Zum Inhalt springen

Seite:Dresdner Geschichtsblätter Dritter Band.pdf/159

aus Wikisource, der freien Quellensammlung
Fertig. Dieser Text wurde zweimal anhand der Quelle korrekturgelesen. Die Schreibweise folgt dem Originaltext.

Nach dem Siebenjährigen Kriege gerieth der Chevalier in den Verdacht, daß er an der Spitze einer polnisch-sächsischen Partei stände und nach der verlorengegangenen Krone Polens strebe. Dadurch kam er in eine unangenehme Stellung zu dem damaligen russischen Gesandten Grafen von Sacken, und das bestimmte ihn wohl, am 30. Januar 1770 die Kommandantenstelle niederzulegen. Er blieb aber Landzeugmeister und Präsident des geheimen Kriegsrathes und bezog das vom Oberlandbaumeister Friedrich August Krubsacius gebaute Palais auf der Zinzendorfstraße, welches ihm eigenthümlich gehörte. Außerdem besaß er noch zwei Häuser auf der jetzigen Landhausstraße[1]. Der Chevalier lebte nach seiner Abdankung in seinem Palais ganz zurückgezogen, verkehrte nur mit seinen Generaladjutanten von Sydow und von Dürrfeld, mit dem französischen Gesandten Graf de Buat und mit seiner Halbschwester, der Gräfin Moszinska geborenen Cosel. Am 25. Februar 1774, früh 1/2 6 Uhr, starb er, 69 Jahre alt, und wurde auf dem katholischen Kirchhofe zu Friedrichstadt bestattet. Sein Grabmal ließ im Jahre 1872 König Johann restauriren. Ein sehr gutes Bild des Chevalier de Saxe, gemalt von Louis de Sylvestre, befindet sich im königlichen Schlosse zu Dresden. Den größten Theil seines Vermögens erhielt der Malteserorden. Das Palais am Zeughause aber erbte der dritte Sohn des Königs August III., der Prinz Carl Christian Joseph, nachmals Herzog von Kurland, geboren am 13. Juli 1733.

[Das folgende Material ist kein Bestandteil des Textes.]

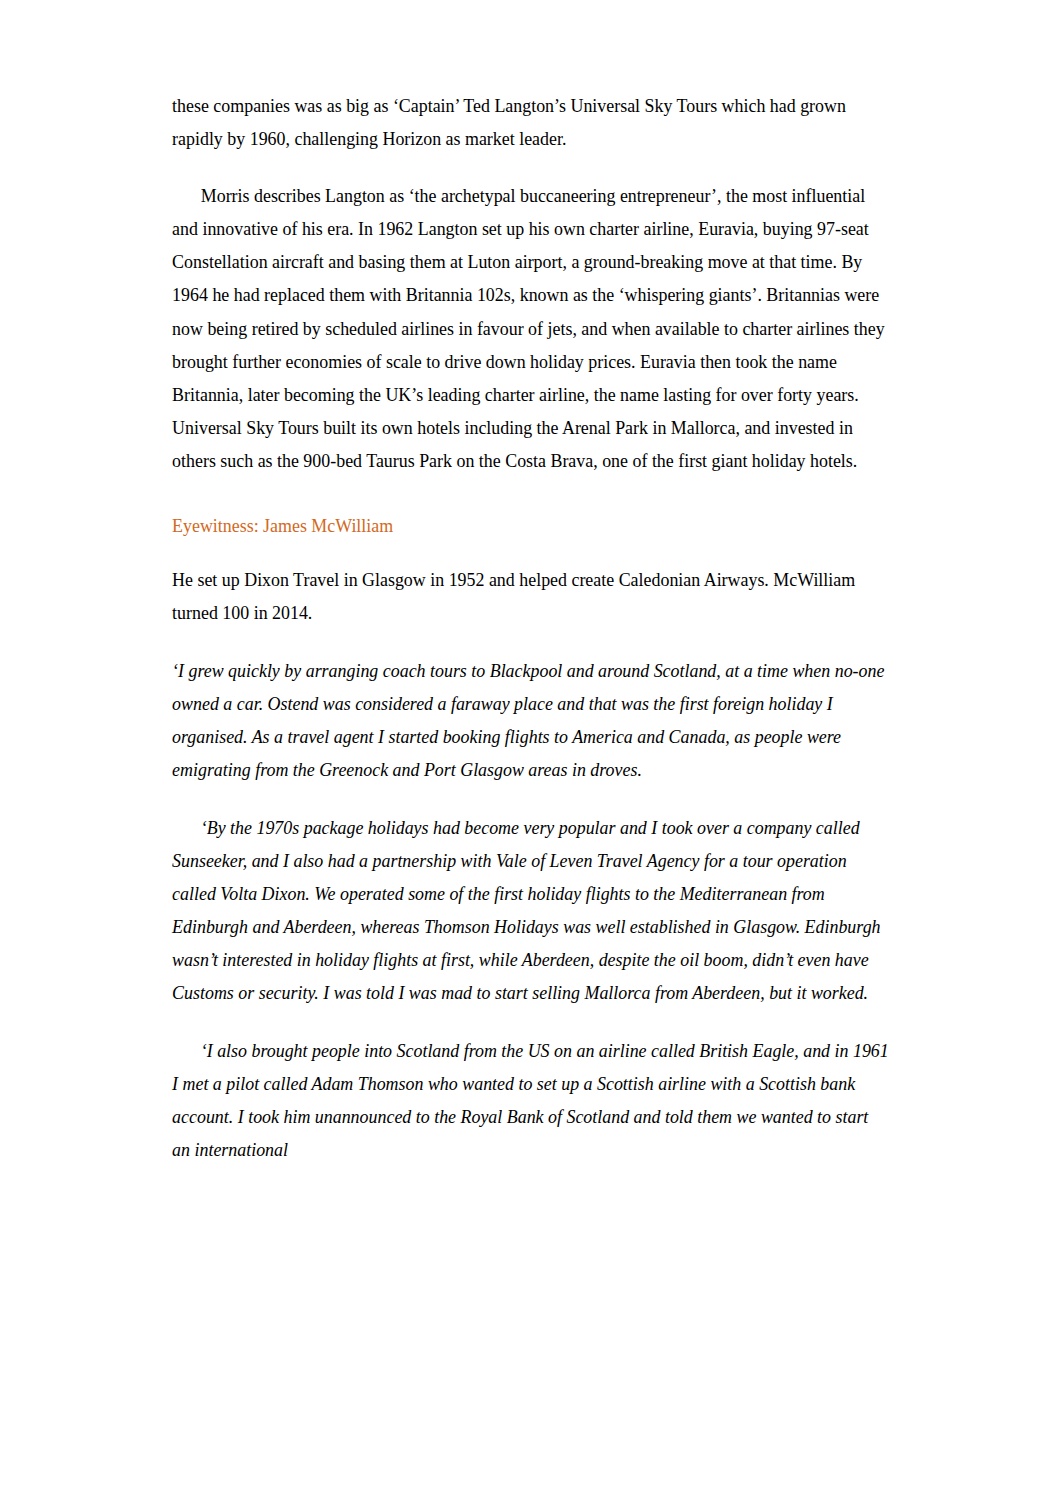these companies was as big as ‘Captain’ Ted Langton’s Universal Sky Tours which had grown rapidly by 1960, challenging Horizon as market leader.
Morris describes Langton as ‘the archetypal buccaneering entrepreneur’, the most influential and innovative of his era. In 1962 Langton set up his own charter airline, Euravia, buying 97-seat Constellation aircraft and basing them at Luton airport, a ground-breaking move at that time. By 1964 he had replaced them with Britannia 102s, known as the ‘whispering giants’. Britannias were now being retired by scheduled airlines in favour of jets, and when available to charter airlines they brought further economies of scale to drive down holiday prices. Euravia then took the name Britannia, later becoming the UK’s leading charter airline, the name lasting for over forty years. Universal Sky Tours built its own hotels including the Arenal Park in Mallorca, and invested in others such as the 900-bed Taurus Park on the Costa Brava, one of the first giant holiday hotels.
Eyewitness: James McWilliam
He set up Dixon Travel in Glasgow in 1952 and helped create Caledonian Airways. McWilliam turned 100 in 2014.
‘I grew quickly by arranging coach tours to Blackpool and around Scotland, at a time when no-one owned a car. Ostend was considered a faraway place and that was the first foreign holiday I organised. As a travel agent I started booking flights to America and Canada, as people were emigrating from the Greenock and Port Glasgow areas in droves.
‘By the 1970s package holidays had become very popular and I took over a company called Sunseeker, and I also had a partnership with Vale of Leven Travel Agency for a tour operation called Volta Dixon. We operated some of the first holiday flights to the Mediterranean from Edinburgh and Aberdeen, whereas Thomson Holidays was well established in Glasgow. Edinburgh wasn’t interested in holiday flights at first, while Aberdeen, despite the oil boom, didn’t even have Customs or security. I was told I was mad to start selling Mallorca from Aberdeen, but it worked.
‘I also brought people into Scotland from the US on an airline called British Eagle, and in 1961 I met a pilot called Adam Thomson who wanted to set up a Scottish airline with a Scottish bank account. I took him unannounced to the Royal Bank of Scotland and told them we wanted to start an international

Beim Ausbruch des Siebenjährigen Krieges ging Prinz Carl mit seinem Vater und dem Prinzen Xaver nach Warschau und später nach St. Petersburg. Hier gelangte er in die Gunst der Kaiserin Elisabeth und wurde auf deren Betrieb von den kurischen Ständen zu Mitau im Jahre 1750 an Stelle des vertriebenen Herzogs Biron zum Herzog von Kurland gewählt und hielt noch im selben Jahre seinen feierlichen Einzug in Mitau. Die Kaiserin Elisabeth starb aber bald; ihr Nachfolger, Peter III., setzte bereits im Jahre 1763 den Herzog Biron wieder ein und damit ging der kurische Thron für den Herzog Carl verloren. Er behielt aber den Titel Herzog von Kurland, residirte in seinem Palais am Zeughause zu Dresden und seitdem heißt dieses das Kurländische Palais. Herzog Carl stattete dasselbe mit großer Pracht aus und es galt damals für das schönste und elegantest eingerichtete Palais Dresdens. Seit jener Zeit hat es fast alles von seiner Pracht und Schönheit verloren und nur äußerlich seine ursprüngliche Gestalt behalten.

Der Herzog Carl war, wie Vehse sagt, ein gutmüthiger, aber sehr heftiger und derber Herr, ein ausgesprochener Freund des Neuen und Geheimen, der Wundermänner und Mystiker, sehr musikverständig und ein eifriger Pferde- und Hundeliebhaber. Seine Apanage von 48 000 Thalern und die große Erbschaft vom Chevalier de Saxe gestatteten ihm, einen sehr luxuriösen Haushalt zu führen. Wie bekannt, stand in der damaligen Zeit die Alchemie, Goldmacherei und Geisterbeschwörerei in hoher Blüthe. Die Alchemisten, Rosenkreuzer, Illuminaten etc. trieben ihr Wesen und verbreiteten überall Aberglauben und Verwirrung, meist in selbstsüchtiger Absicht. Man suchte nach dem Arkanum, Gold zu machen, oder ein Lebenselixir, welches Schönheit und Jugend verleihen konnte. Und wer angab, ein solches Mittel zu besitzen, der hatte Zulauf aus allen Schichten der Gesellschaft[2]. Oefters verkehrte Cagliostro im Palais des Herzogs; dessen besonderes Vertrauen genoß aber der ums Jahr 1730 in Nürnberg geborene Johann Georg Schröpfer.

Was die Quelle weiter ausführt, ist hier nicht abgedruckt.